China on Monday said that no "exclusive cliques" should be formed as it accused some countries of trying to "drive a wedge" among regional nations referring to the first virtual Quad summit.

The United States, India, Australia and Japan held their first virtual summit on Friday during which President Joe Biden told leaders of the coalition that a "free and open" Indo-Pacific is essential to their countries and vowed that his country was committed to working with its partners and allies in the region to achieve stability. 

Prime Minister Narendra Modi attended the virtual summit alongside Australian Prime Minister Scott Morrison and Japanese Prime Minister Yoshihide Suga.

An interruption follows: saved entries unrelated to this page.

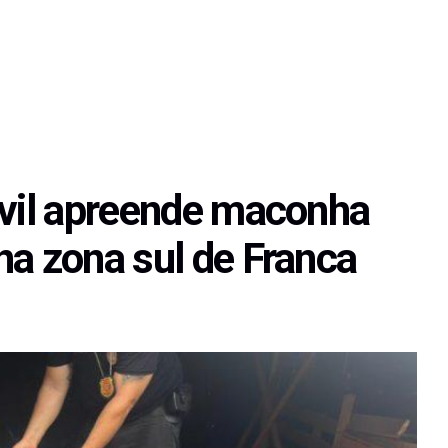
ivil apreende maconha
na zona sul de Franca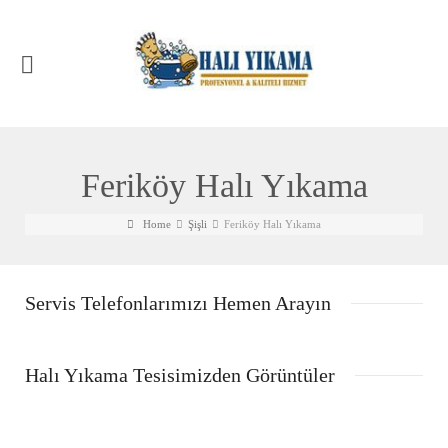
Feriköy Halı Yıkama
Home
Şişli
Feriköy Halı Yıkama
Servis Telefonlarımızı Hemen Arayın
Halı Yıkama Tesisimizden Görüntüler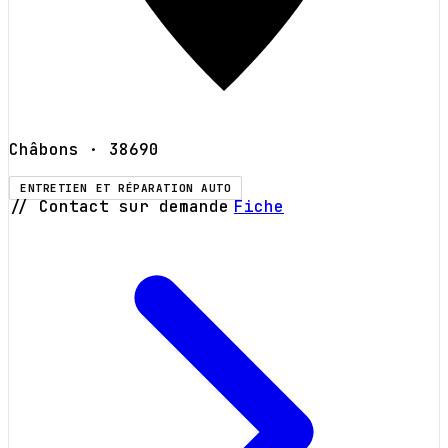
Châbons
· 38690
ENTRETIEN ET RÉPARATION AUTO
// Contact sur demande
Fiche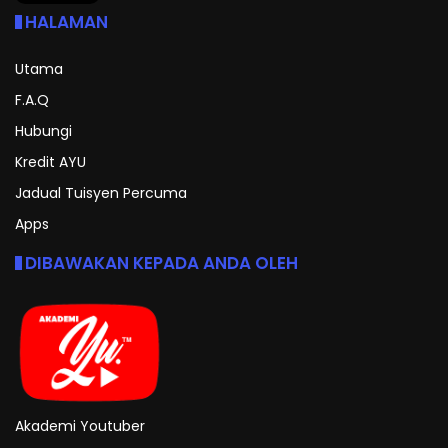
HALAMAN
Utama
F.A.Q
Hubungi
Kredit AYU
Jadual Tuisyen Percuma
Apps
DIBAWAKAN KEPADA ANDA OLEH
Akademi Youtuber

"Relevant countries should abandon the Cold War mentality and ideological bias, do not form exclusive cliques and act in a way conducive to solidarity, unity, regional peace and stability," Chinese Foreign Ministry spokesman Zhao Lijian told a media briefing here.

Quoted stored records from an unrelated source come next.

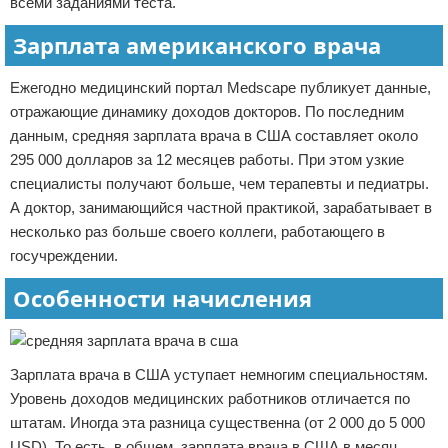
всеми заданиями теста.
Зарплата американского врача
Ежегодно медицинский портал Medscape публикует данные,
отражающие динамику доходов докторов. По последним
данным, средняя зарплата врача в США составляет около
295 000 долларов за 12 месяцев работы. При этом узкие
специалисты получают больше, чем терапевты и педиатры.
А доктор, занимающийся частной практикой, зарабатывает в
несколько раз больше своего коллеги, работающего в
госучреждении.
Особенности начисления
Зарплата врача в США уступает немногим специальностям.
Уровень доходов медицинских работников отличается по
штатам. Иногда эта разница существенна (от 2 000 до 5 000
USD). То есть, в общем, зарплата врача в США в месяц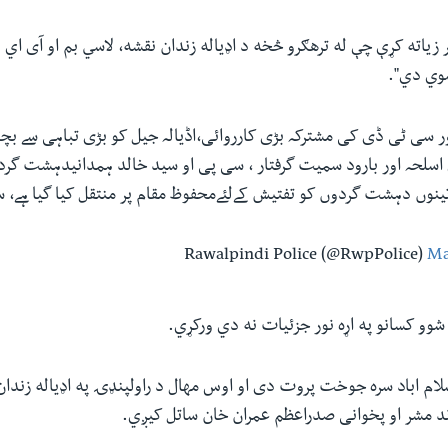
زیاته کړې چې له ترهګرو څخه د اډياله زندان نقشه، لاسي بم او آی اي 
وي دي".‏
ر سی ٹی ڈی کی مشترکہ بڑی کارروائی،اڈیالہ جیل کو بڑی تباہی سے بچا ل
سلحہ اور بارود سمیت گرفتار ، سی پی او سید خالد ہمدانیدہشت گرد
تینوں دہشت گردوں کو تفتیش کےلئےمحفوظ مقام پر منتقل کیا گیا ہے، 
Ma
شوو کسانو په اړه نور جزئیات نه دي ورکړي.‏
لام اباد سره جوخت پروت دی او اوس مهال د راولپنډۍ په اډياله زندان
 مشر او پخوانی ‏صدراعظم عمران خان ساتل کیږي.‏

He was answering a question about the first Leaders' Summit of the Quad countries and the reported remarks by US National Secretary Advisor Jake Sullivan that the four leaders discussed the challenge posed by China and said all four believed the democracies could help compete with autocracy.

"For some time, some countries have been exaggerating the so-called 'China threat'. China challenges to drive a wedge among regional countries to sow discord between their relations with China,'' Zhao said.

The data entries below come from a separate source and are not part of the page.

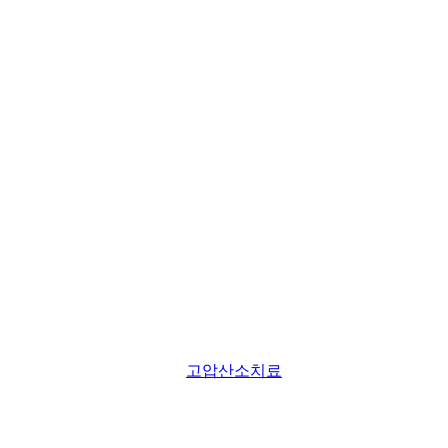
고압산소치료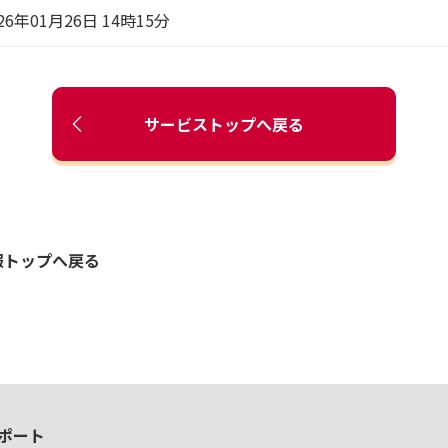
26年01月26日 14時15分
サービストップへ戻る
報トップへ戻る
ポート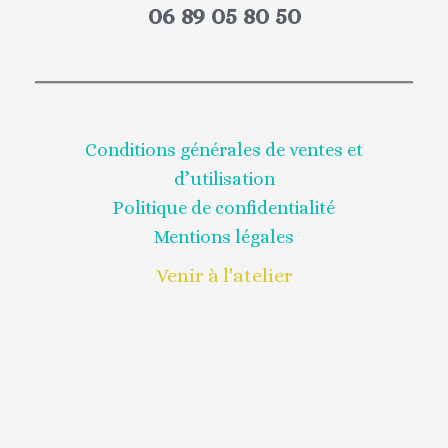
06 89 05 80 50
Conditions générales de ventes et
d’utilisation
Politique de confidentialité
Mentions légales
Venir à l'atelier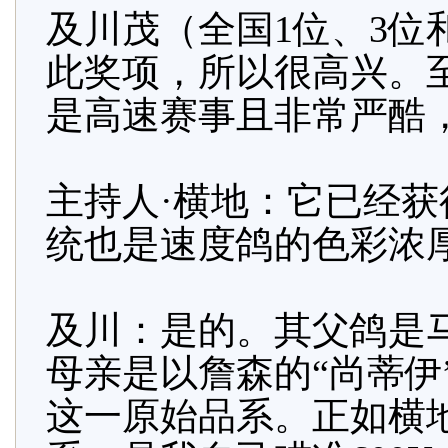
及川茂（全国1位、3位
此奖项，所以很高兴。
是高速赛事且非常严酷
主持人·横地：它已经获
统也是速度鸽的色彩浓
及川：是的。其父鸽是马鲁
母亲是以詹森的“尚蒂伊
这一原始品系。正如横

 "The state-to-state exchanges and cooperation should be conducive for improving mutual understanding and trust among the countries and should not be targeted against and undermine the interests of third parties," he said.

Zhao also reacted angrily to reported remarks by US Defence Secretary Lloyd J. Austin that the goal of the US and its key allies is to ensure that they have the capabilities, operational plans and concepts to offer credible deterrence to China or anybody else who wants to take on America.

"In the era of globalisation, the practice of forming cliques against specific countries based on ideology is detrimental to the international order," Zhao said. "They will gain no support and end up nowhere," he said.
"The US should adopt the right mindset, view China and China-US relations in an objective and rational way, stop interfering in China's internal affairs, work with China, focus on cooperation and manage differences to bring China-US relations back on track for sound and stable development,'' he said.

He said China has been promoting world peace and contributing to the development and defending the international order.

"A growing China would only mean a greater strength for peace. It is an opportunity rather than a challenge to the world. China firmly upholds the international system with the UN at its core and international order based on international law rather than the international order defined by certain countries to save their hegemony," he said.

US Defence Secretary Lloyd Austin will visit India this week along with Japan and South Korea, in the first overseas trip of a senior member of the new Biden Administration.